Because she doesn’t know the full story. And The Mouthpiece doesn’t post without it.
She tells herself it’s about ethics. About rules. About being better than the people she exposes.
But that’s not the truth.
She doesn’t post about Reyna for the same reason she stopped talking to her.
Because some things, once you touch them, don’t go back to how they were.
In the morning, she finds a note in her locker.
Typed. No handwriting. No name.
You’re good. But I’m better.
Her stomach drops.
Noa tears it in half. Then again. Then again—until it stops looking like words.
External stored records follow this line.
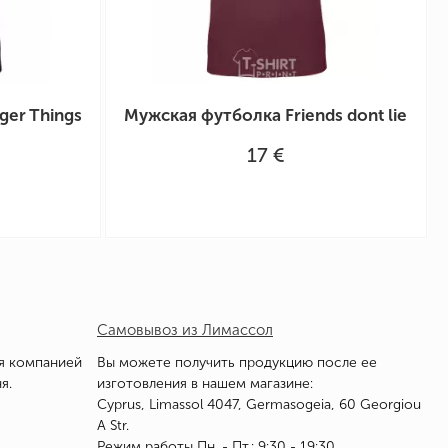
ger Things
Мужская футболка Friends dont lie
17 €
Самовывоз из Лимассол
я компанией
Вы можете получить продукцию после ее
я.
изготовления в нашем магазине:
Cyprus, Limassol 4047, Germasogeia, 60 Georgiou
A Str.
Режим работы Пн. - Пт.: 9:30 - 19:30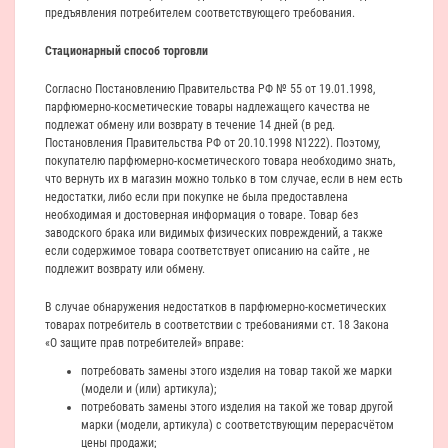
предъявления потребителем соответствующего требования.
Стационарный способ торговли
Согласно Постановлению Правительства РФ № 55 от 19.01.1998,
парфюмерно-косметические товары надлежащего качества не
подлежат обмену или возврату в течение 14 дней (в ред.
Постановления Правительства РФ от 20.10.1998 N1222). Поэтому,
покупателю парфюмерно-косметического товара необходимо знать,
что вернуть их в магазин можно только в том случае, если в нем есть
недостатки, либо если при покупке не была предоставлена
необходимая и достоверная информация о товаре. Товар без
заводского брака или видимых физических повреждений, а также
если содержимое товара соответствует описанию на сайте , не
подлежит возврату или обмену.
В случае обнаружения недостатков в парфюмерно-косметических
товарах потребитель в соответствии с требованиями ст. 18 Закона
«О защите прав потребителей» вправе:
потребовать замены этого изделия на товар такой же марки
(модели и (или) артикула);
потребовать замены этого изделия на такой же товар другой
марки (модели, артикула) с соответствующим перерасчётом
цены продажи;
Her hands don’t stop shaking.
That night, the blog loads slower than usual.
Just enough to feel wrong.
Noa frowns, fingers hovering over the keyboard. She didn’t schedule anything. Didn’t draft anything. Didn’t—
The page refreshes.
A new post appears.
Glitch-formatted. Signed.
The Mouthpiece.
Her breath catches.
She didn’t write it.
Guess some saints like to sin. —The Mouthpiece
Noa stares at the screen.
Cold spreads through her chest, slow and deliberate.
Because it’s not just the post.
It’s the voice.
Close enough to pass.
Wrong enough that she can hear the difference.
Someone didn’t just copy her.
Someone studied her.
And this time—she’s not the one in control.